DESCRIPTION OF THE TASK: What's needed is an exact retyping of the lines from the start of the listing up to and including the line with "Definition at line", minus any pictures.

SUPPLIED RECORDS:
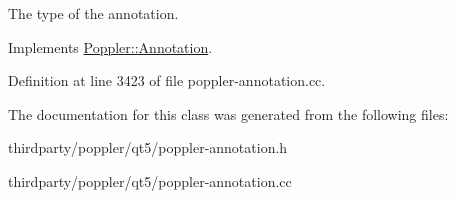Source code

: The type of the annotation. 

Implements \hyperlink{class_poppler_1_1_annotation_aef7fa1532193b41fbeba6e577579d984}{Poppler\+::\+Annotation}.



Definition at line 3423 of file poppler-\/annotation.\+cc.



The documentation for this class was generated from the following files\+:\begin{DoxyCompactItemize}
\item 
thirdparty/poppler/qt5/poppler-\/annotation.\+h\item 
thirdparty/poppler/qt5/poppler-\/annotation.\+cc\end{DoxyCompactItemize}
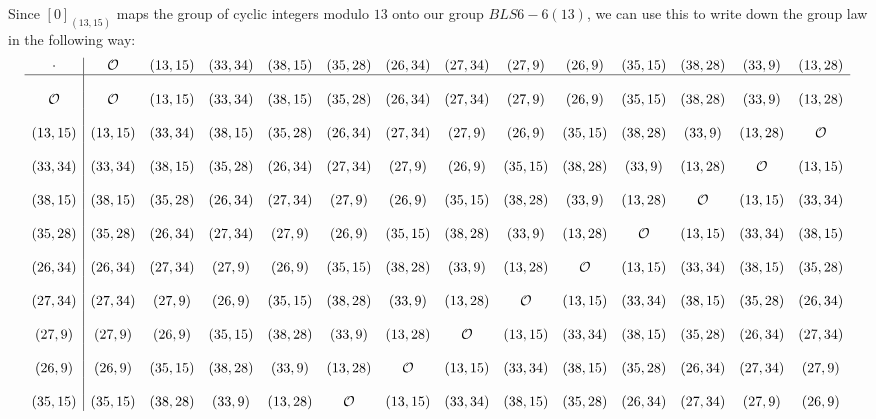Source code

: Since $[0]_{(13,15)}$ maps the group of cyclic integers modulo $13$ onto our group $BLS6-6(13)$, we can use this to write down the group law in the following way:
\begingroup
    \fontsize{5pt}{5pt}\selectfont
$$
\begin{array}{c|ccccccccccccc}
\cdot & \mathcal{O}  & (13,15) & (33,34) & (38,15) & (35,28) & (26,34) & (27,34) & (27,9) & (26,9) & (35,15) & (38,28) & (33,9) & (13,28)\\
\hline
\\
\mathcal{O} & \mathcal{O}  & (13,15) & (33,34) & (38,15) & (35,28) & (26,34) & (27,34) & (27,9) & (26,9) & (35,15) & (38,28) & (33,9) & (13,28)\\
\\
(13,15) & (13,15) & (33,34) & (38,15) & (35,28) & (26,34) & (27,34) & (27,9) & (26,9) & (35,15) & (38,28) & (33,9) & (13,28) & \mathcal{O}\\
\\
(33,34) & (33,34) & (38,15) & (35,28) & (26,34) & (27,34) & (27,9) & (26,9) & (35,15) & (38,28) & (33,9) & (13,28) & \mathcal{O} & (13,15)\\
\\
(38,15) & (38,15) & (35,28) & (26,34) & (27,34) & (27,9) & (26,9) & (35,15) & (38,28) & (33,9) & (13,28) & \mathcal{O} & (13,15) & (33,34)\\
\\
(35,28) & (35,28) & (26,34) & (27,34) & (27,9) & (26,9) & (35,15) & (38,28) & (33,9) & (13,28) & \mathcal{O} & (13,15) & (33,34) & (38,15)\\
\\
(26,34) & (26,34) & (27,34) & (27,9) & (26,9) & (35,15) & (38,28) & (33,9) & (13,28) & \mathcal{O} & (13,15) & (33,34) & (38,15) & (35,28)\\
\\
(27,34) & (27,34) & (27,9) & (26,9) & (35,15) & (38,28) & (33,9) & (13,28) & \mathcal{O} & (13,15) & (33,34) & (38,15) & (35,28) & (26,34)\\
\\
(27,9) & (27,9) & (26,9) & (35,15) & (38,28) & (33,9) & (13,28) & \mathcal{O} & (13,15) & (33,34) & (38,15) & (35,28) & (26,34) & (27,34)\\
\\
(26,9) & (26,9) & (35,15) & (38,28) & (33,9) & (13,28) & \mathcal{O} & (13,15) & (33,34) & (38,15) & (35,28) & (26,34) & (27,34) & (27,9)\\
\\
(35,15) & (35,15) & (38,28) & (33,9) & (13,28) & \mathcal{O} & (13,15) & (33,34) & (38,15) & (35,28) & (26,34) & (27,34) & (27,9) & (26,9)\\

\end{array}$$
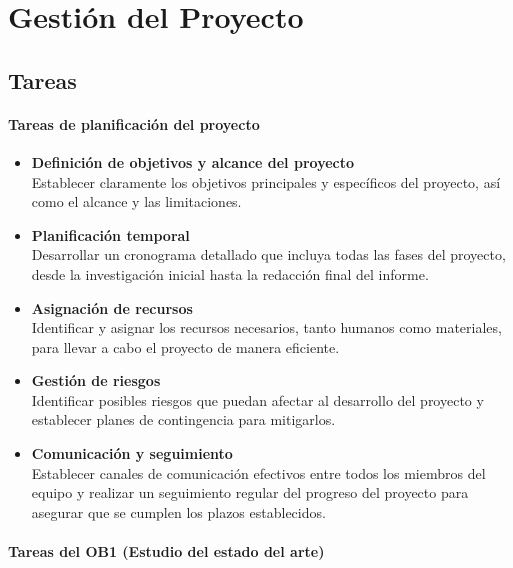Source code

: \chapter{Gestión del Proyecto}\label{cap:gestion_proyecto}

\section{Tareas}\label{sec:tareas}

\subsubsection{Tareas de planificación del proyecto}\label{subsubsec:tareas_organizacion}
\begin{itemize}
      \item \textbf{Definición de objetivos y alcance del proyecto} \\
            Establecer claramente los objetivos principales y específicos del proyecto, así como el alcance y las limitaciones.

      \item \textbf{Planificación temporal} \\
            Desarrollar un cronograma detallado que incluya todas las fases del proyecto, desde la investigación inicial hasta la redacción final del informe.

      \item \textbf{Asignación de recursos} \\
            Identificar y asignar los recursos necesarios, tanto humanos como materiales, para llevar a cabo el proyecto de manera eficiente.

      \item \textbf{Gestión de riesgos} \\
            Identificar posibles riesgos que puedan afectar al desarrollo del proyecto y establecer planes de contingencia para mitigarlos.

      \item \textbf{Comunicación y seguimiento} \\
            Establecer canales de comunicación efectivos entre todos los miembros del equipo y realizar un seguimiento regular del progreso del proyecto para asegurar que se cumplen los plazos establecidos.
\end{itemize}

\subsubsection{Tareas del OB1 (Estudio del estado del arte)}\label{subsubsec:tareas_ob1}

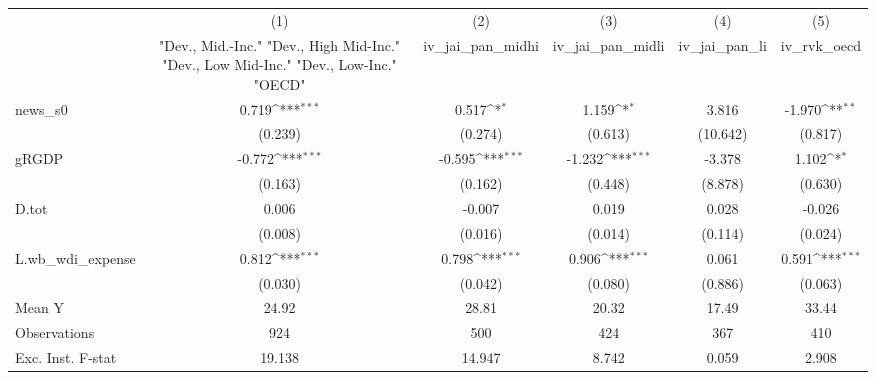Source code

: {
\def\sym#1{\ifmmode^{#1}\else\(^{#1}\)\fi}
\begin{tabular}{l*{5}{c}}
\toprule
            &\multicolumn{1}{c}{(1)}&\multicolumn{1}{c}{(2)}&\multicolumn{1}{c}{(3)}&\multicolumn{1}{c}{(4)}&\multicolumn{1}{c}{(5)}\\
            &\multicolumn{1}{c}{ "Dev., Mid.-Inc." "Dev., High Mid-Inc." "Dev., Low Mid-Inc." "Dev., Low-Inc." "OECD" }&\multicolumn{1}{c}{iv\_jai\_pan\_midhi}&\multicolumn{1}{c}{iv\_jai\_pan\_midli}&\multicolumn{1}{c}{iv\_jai\_pan\_li}&\multicolumn{1}{c}{iv\_rvk\_oecd}\\
\midrule
news\_s0     &       0.719\sym{***}&       0.517\sym{*}  &       1.159\sym{*}  &       3.816         &      -1.970\sym{**} \\
            &     (0.239)         &     (0.274)         &     (0.613)         &    (10.642)         &     (0.817)         \\
\addlinespace
gRGDP       &      -0.772\sym{***}&      -0.595\sym{***}&      -1.232\sym{***}&      -3.378         &       1.102\sym{*}  \\
            &     (0.163)         &     (0.162)         &     (0.448)         &     (8.878)         &     (0.630)         \\
\addlinespace
D.tot       &       0.006         &      -0.007         &       0.019         &       0.028         &      -0.026         \\
            &     (0.008)         &     (0.016)         &     (0.014)         &     (0.114)         &     (0.024)         \\
\addlinespace
L.wb\_wdi\_expense&       0.812\sym{***}&       0.798\sym{***}&       0.906\sym{***}&       0.061         &       0.591\sym{***}\\
            &     (0.030)         &     (0.042)         &     (0.080)         &     (0.886)         &     (0.063)         \\
\midrule
Mean Y      &       24.92         &       28.81         &       20.32         &       17.49         &       33.44         \\
Observations&         924         &         500         &         424         &         367         &         410         \\
Exc. Inst. F-stat&      19.138         &      14.947         &       8.742         &       0.059         &       2.908         \\
\bottomrule
\end{tabular}
}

SOLUTION FOR THIS EXERCISE:
Source code

: The type of the annotation. 

Implements \hyperlink{class_poppler_1_1_annotation_aef7fa1532193b41fbeba6e577579d984}{Poppler\+::\+Annotation}.



Definition at line 3423 of file poppler-\/annotation.\+cc.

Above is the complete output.